What is your only comfort?

Urban God-talk for the church-o-phobic.

Tuesday, July 26, 2005

A Conversation in the UHaul


The main activity of my weekend involved sifting through the papers, toys, books and other various things from my childhood that had been stored for the past 12 years in my parents' attic. One of the downsides of Dad's dismissal as President of New Brunswick Theological Seminary is that he and my mother had to vacate their seminary home. This wouldn't have been so difficult had it not be so large, thus allowing for the accumulation of every postcard, photo and stuffed animal with which I could never imagine parting.

Add to those things the 120,000 baseball cards I had obsessively collected and my seminary-mandated "pastor's library" of MDiv related books, and I quickly realized it was going to take a UHaul to get all the stuff back to Brooklyn.

Thankfully, my kindhearted brother helped me load the truck. He and I then drove it together, bopping along the Staten Island Expressway hoping my one fancy framed poster didn't crack along the way.

Midway through our sojourn, my non-churchgoing brother turned to me and said, "have you ever noticed the way the church mandates what people should think? And how it forces people to conform to what they think people should be?"

The cynical older sister part of me wanted to say, "wow John, I had never thought of that before, but thanks for telling me." I'm sure he would have added something along the lines of "Yeah, I sure love watching our parents move out of their house after Dad got tossed out of being a minister for officiating at your wedding."

Instead, though, I nodded my head and acknowledged the honesty of his driver's seat critique of the church. Of all of us, it's my brother who I feel the church has failed the most. Like me, he grew up in the church, but he refuses to be boxed in or to have his faith controlled by some outside institution. He'll show up for worship occasionally, but he doesn't do so because he feels obligated. He won't have his thoughts or faith controlled by the church. He's seen the institution cause too much pain to too many people to want to participate in it fully. Like Dorothy in the Wizard of Oz, he's seen what's behind the curtain and knows that the wizards of the church don't match up with the Jesus of the Bible.

This wizard stuff isn't just about the brouhaha of the past year and my dad. It's about the subtle ways in which the church works to enforce racism, sexism, classism and U.S. imperialism.
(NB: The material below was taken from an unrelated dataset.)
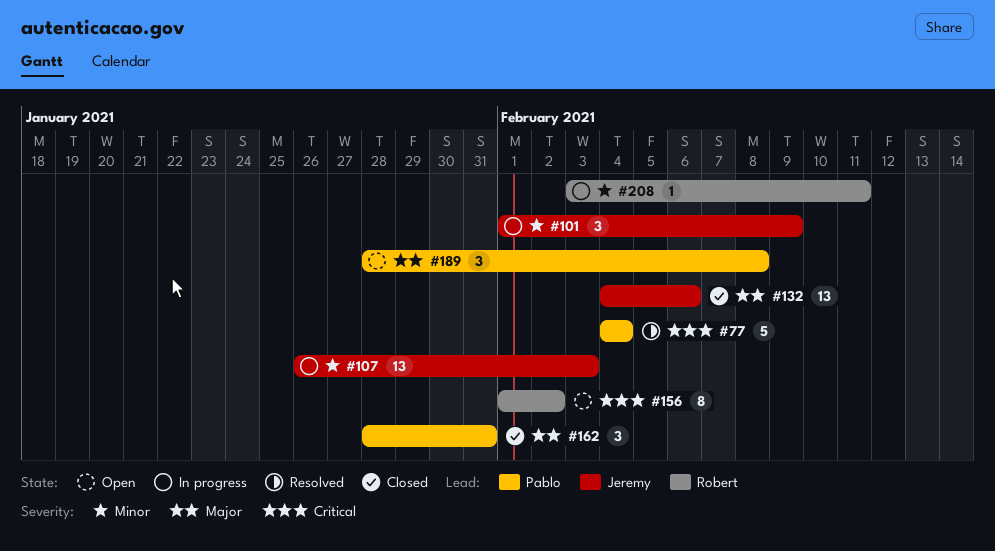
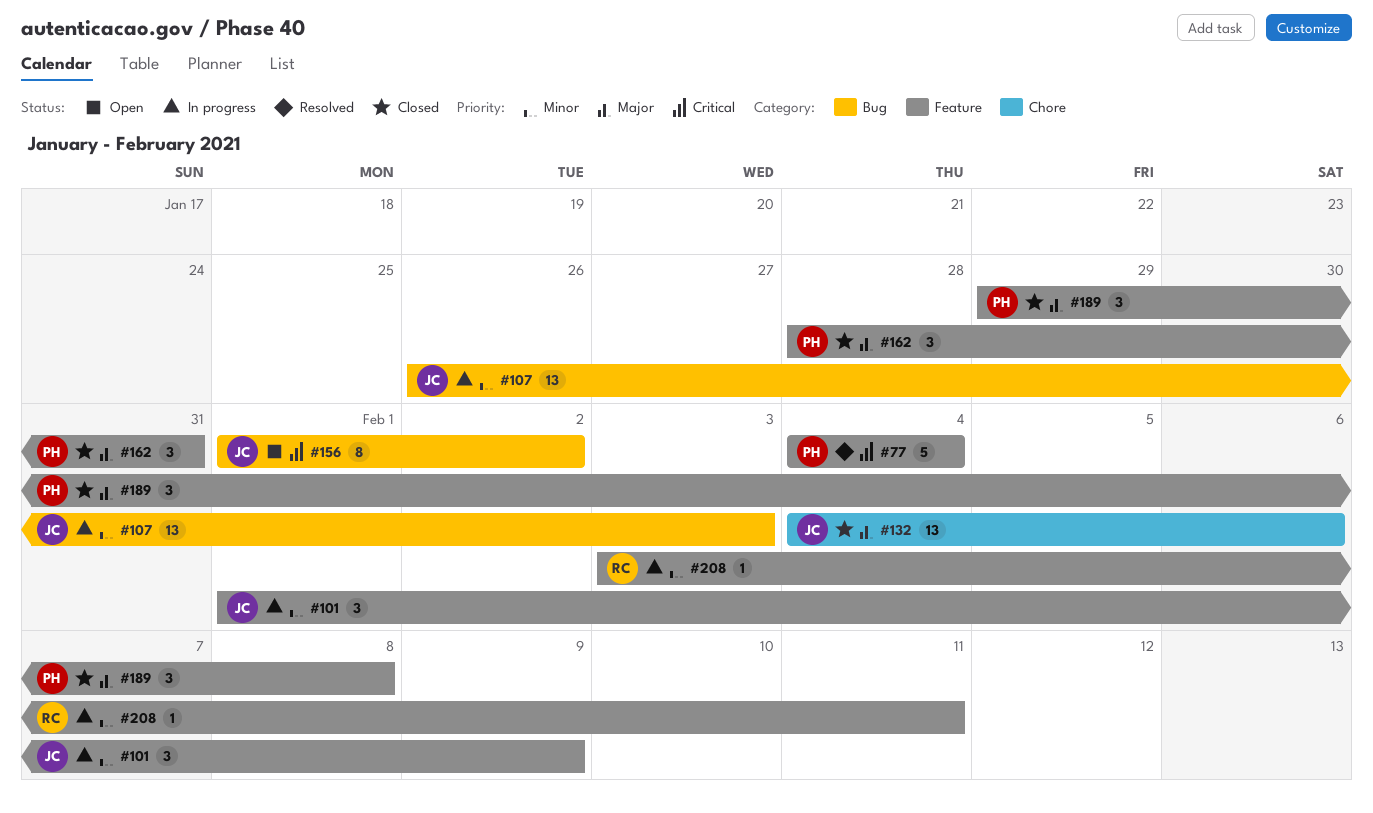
#156, owner: Robert -> Jeremy
#189, status: Open -> Closed
#189, start: Jan 28 -> Jan 29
It's about the ways in which church folks fight, and how they talk more about you than with with you.

I've always ribbed my brother about not attending church. One time over dinner I went through the familiar "here is the church; here is the steeple; open the doors - but where is John?" It was pretty funny at the time, but nonetheless, I'm saddened and ashamed that someone as caring and compassionate and honest as my brother might not feel that he has a place in the church.
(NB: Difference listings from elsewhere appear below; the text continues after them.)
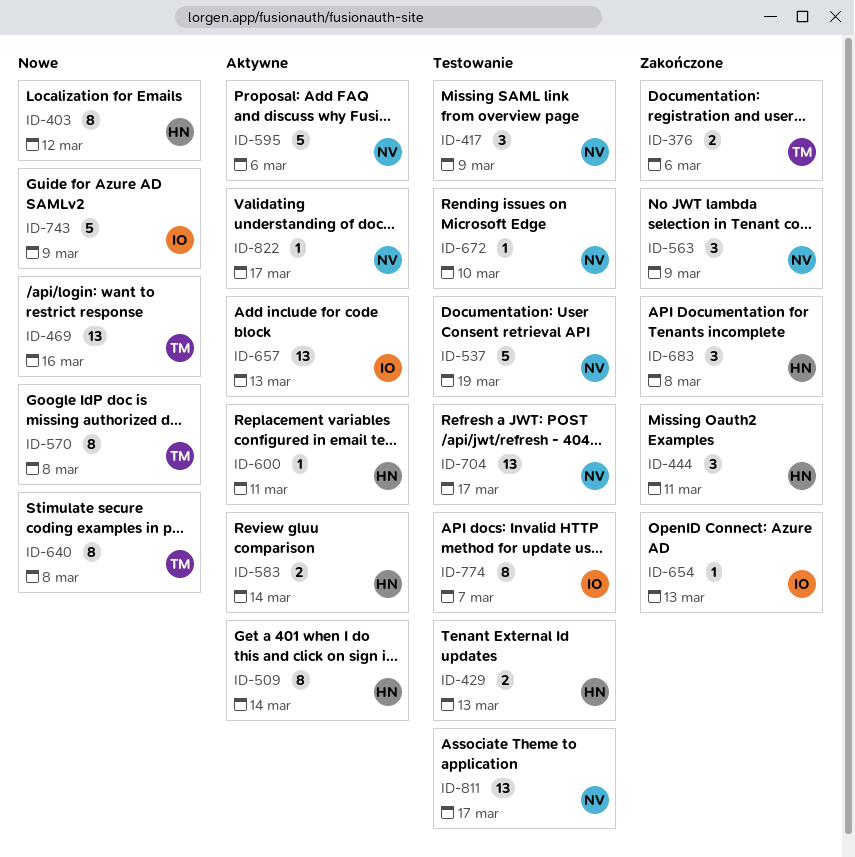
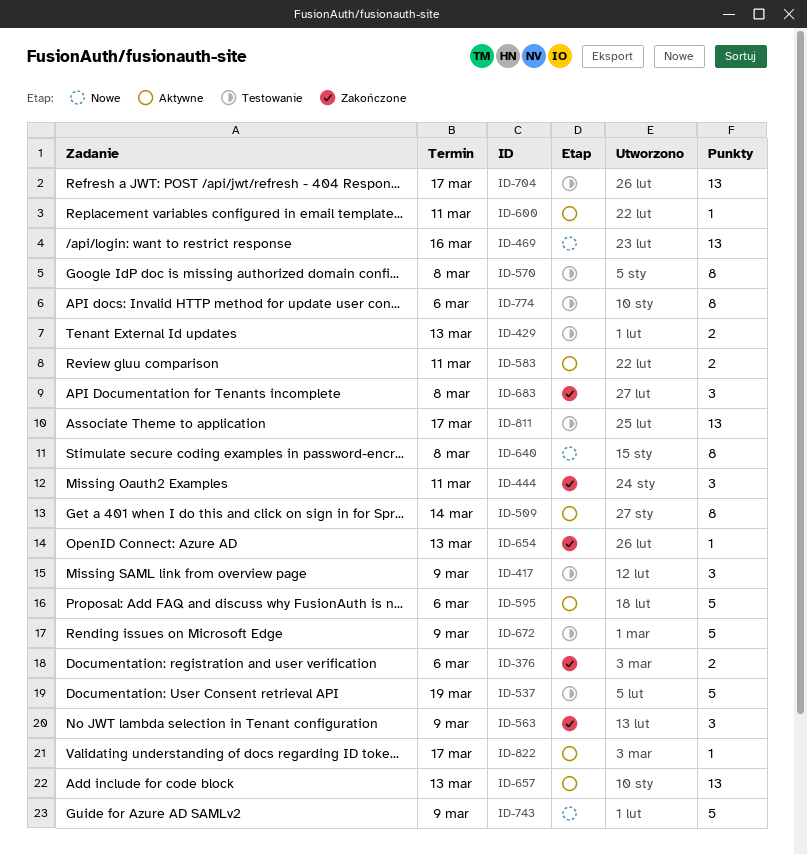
ID-403: present -> none
ID-570, status: Nowe -> Testowanie
ID-583, due: Mar 14 -> Mar 11
ID-672, estimate: 1 -> 5
ID-672, due: Mar 10 -> Mar 9
ID-774, due: Mar 7 -> Mar 6

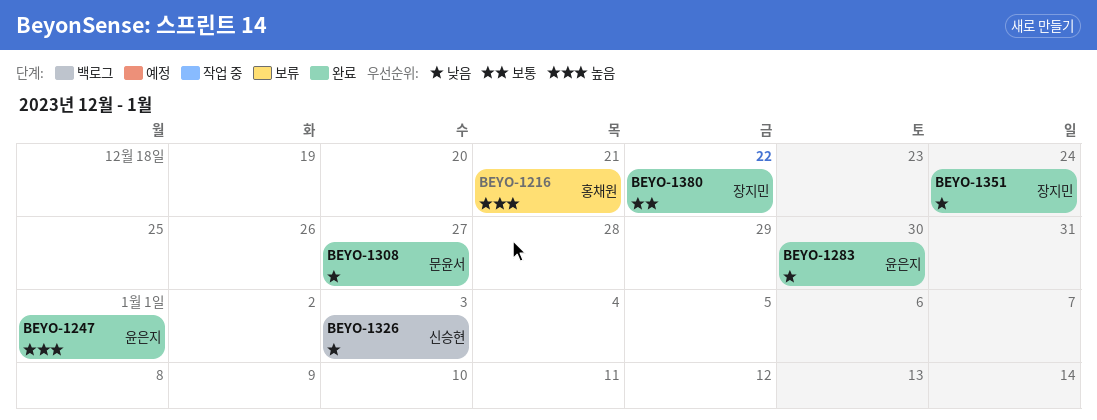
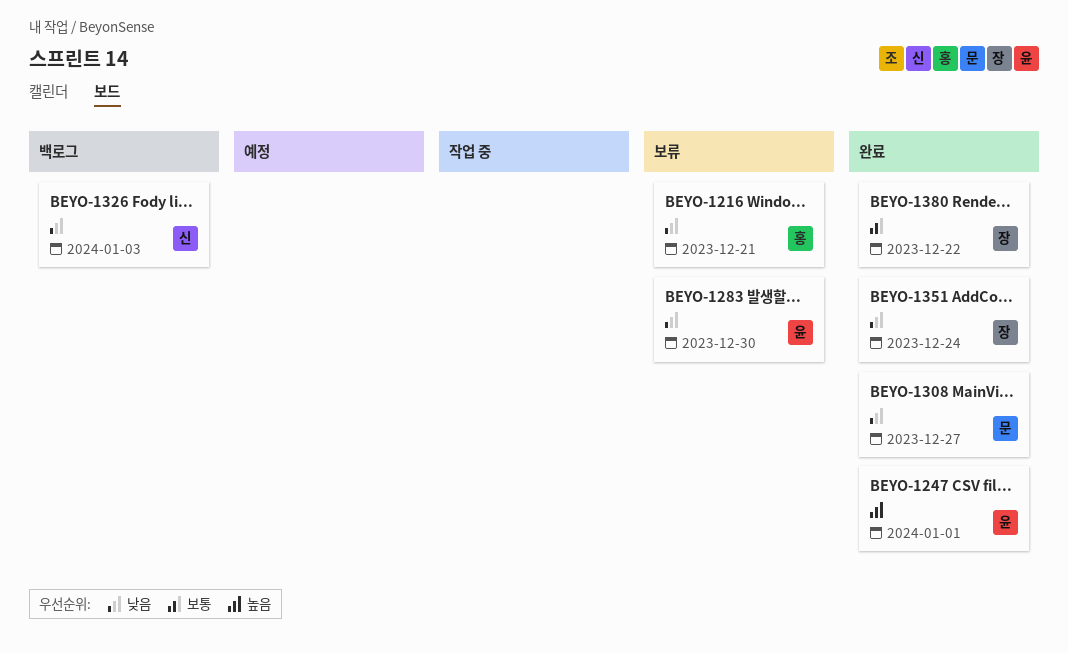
BEYO-1216, priority: 높음 -> 낮음
BEYO-1283, status: 완료 -> 보류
There are countless other people who have recognized the church's hypocrisy and who have abandoned ship. They haven't abandoned their faith, but they have withdrawn from the visible church - either by not participating, or by just going through the motions. I've even caught a glimpse of this in myself this summer - my own boundless enthusiasm for ministry has dimmed somewhat. Why bother working to get people excited about Christ if they are going to encounter such hypocrisy?

Yet, I maintain hope - hope for my brother and for myself and for the church itself. Hope that the light shines in the darkness and the darkness cannot overcome it.